2. Virtues to relieve pain
Studies suggest that taking ginger at the first signs of a migraine can help counter the pain by blocking inflammatory hormones. Other studies argue that ginger can help alleviate the pain associated with arthritis. In one of these studies, subjects with osteoarthritis or rheumatoid arthritis took ginger powder every day. The latter had less pain and swelling than participants who did not consume powdered ginger.
3. The promising benefits of ginger to better prevent cancer
According to several studies, ginger may have anti-cancer properties. Researchers found that ginger had eliminated cancerous ovarian cells. Another study also revealed that fresh ginger supplements can help reduce inflammation of the colon.
4. Lowering Blood Sugar
A scientific study has revealed that ginger powder reduces blood sugar levels in people with type 2 diabetes. Carefully monitor your sugar levels and see your doctor see if ginger can interact with your medications. In some cases, consuming ginger could dangerously affect your insulin levels.
5. Helps to relieve nausea
The next time you get a virus or motion sickness, try ginger to relieve your stomach. One study showed that ginger was as effective as scopolamine, a prescription drug, to prevent motion sickness without the side effects of drowsiness. In 2011, in a laboratory study at the Pharmaceutical Institute of the Free University of Berlin, scientists discovered that certain ginger compounds adhered to the receptors of small intestine cells, thus blocking the action of Chemicals induced by the body that causes nausea, including serotonin.
Other studies on ginger and its effects on nausea
Imagine yourself lunching, blindfolded, while your chair turns on itself, going up and down like a wave! This was accepted by 36 courageous volunteers in 1982 as part of an original study by the State University of Pennsylvania that demonstrated the beneficial effects of ginger against motion sickness. According to researcher Daniel B. Mowrey, dry powdered ginger capsules had more effect than common drugs like Dramamine or Gravol (both based on dimenhydrinate), used for motion sickness.
Research carried out in 2003 at the University of Michigan seems to support the promising benefits of ginger to counter nausea. This time, 13 volunteers ate bacon and cheese sandwiches before sitting inside a rotating barrel, decorated with black and white stripes to amplify the feeling of discomfort! During the study, they took 1,000 to 2,000 mg of dried ginger rhizome in capsules: this decreased nausea by 40%. On the other hand, the intensity of nausea decreased twice as fast, five minutes instead of ten, in the group that took ginger compared to the placebo group.

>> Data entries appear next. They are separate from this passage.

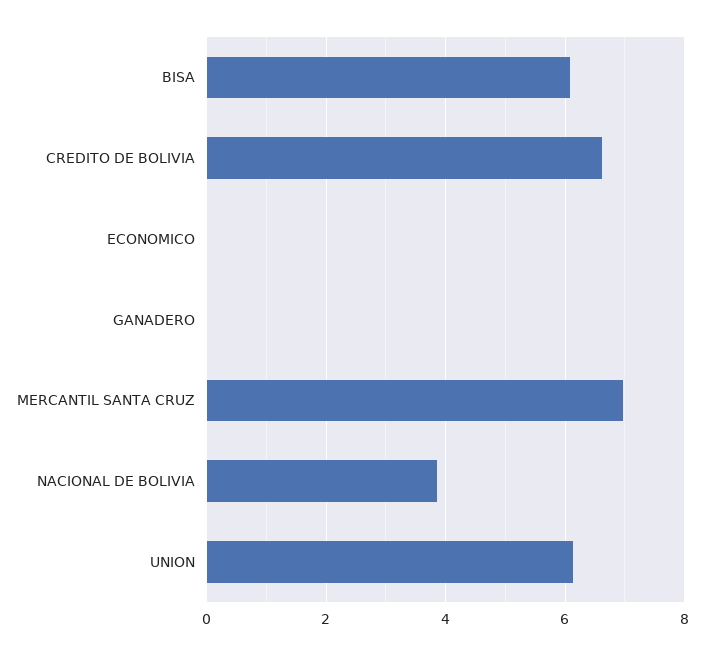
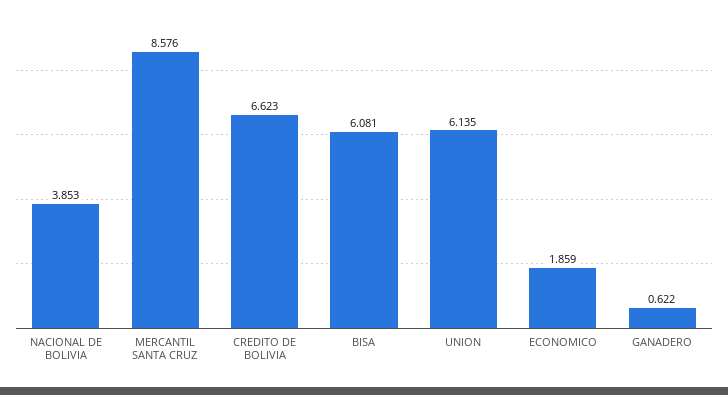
  {
    "BISA": 6.081,
    "CREDITO DE BOLIVIA": 6.623,
-   "ECONOMICO": 0,
+   "ECONOMICO": 1.859,
-   "GANADERO": 0,
+   "GANADERO": 0.622,
-   "MERCANTIL SANTA CRUZ": 7,
+   "MERCANTIL SANTA CRUZ": 8.576,
    "NACIONAL DE BOLIVIA": 3.853,
    "UNION": 6.135
  }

Finally, ginger also relieved digestive heaviness in 25% of cases, in a study conducted in 2011 by the College of Medicine at Chang Gung University in Taiwan.
Risks of ginger
1. Can cause complications during pregnancy
Scientific studies have suggested a link between ginger consumption and miscarriages. Some researchers have associated it with complications of pregnancy, while others have found no problem in using it to relieve nausea. Always consult your doctor before taking any supplements or using it to treat morning sickness. Furthermore, according to the Web site, there is not enough scientific evidence to conclude that ginger consumption is safe during breastfeeding. In this sense, it is strongly advised to avoid ginger during breastfeeding to avoid unnecessary risks.

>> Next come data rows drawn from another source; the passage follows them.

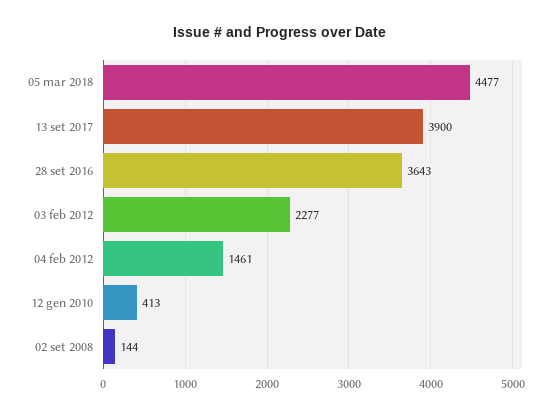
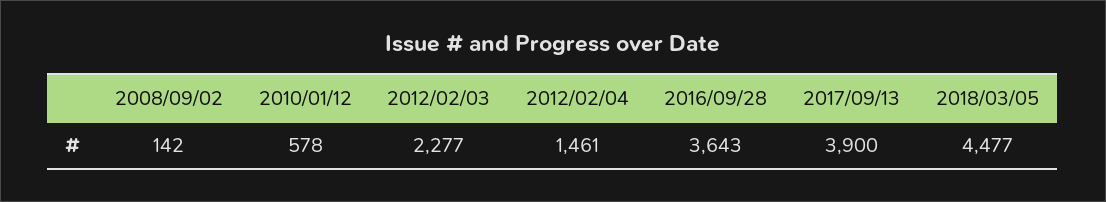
  {
    "05 mar 2018": 4477,
    "13 set 2017": 3900,
    "28 set 2016": 3643,
    "03 feb 2012": 2277,
    "04 feb 2012": 1461,
-   "12 gen 2010": 413,
+   "12 gen 2010": 578,
-   "02 set 2008": 144
+   "02 set 2008": 142
  }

2. It can cause buccal inflammation and discomfort
Ginger can cause inflammation of the mouth and mucous membranes, which can cause discomfort and inflammation in the oral cavity when consumed naturally in powder form or in the infusion.

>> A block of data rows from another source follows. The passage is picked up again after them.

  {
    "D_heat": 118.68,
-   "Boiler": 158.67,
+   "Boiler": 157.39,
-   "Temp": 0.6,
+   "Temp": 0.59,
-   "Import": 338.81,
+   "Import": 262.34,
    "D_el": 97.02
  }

3. It can inhibit blood clotting
An Australian study has shown that ginger is a potent anticoagulant, even more, effective than aspirin. The National Institutes of Health warn patients who take blood-thinning medications not to consume ginger because of an increased risk of bruising or bleeding. If you are taking a medicine to thin the blood, avoid ginger. In the same way, if you suffer from heart disease, it is very dangerous to consume ginger.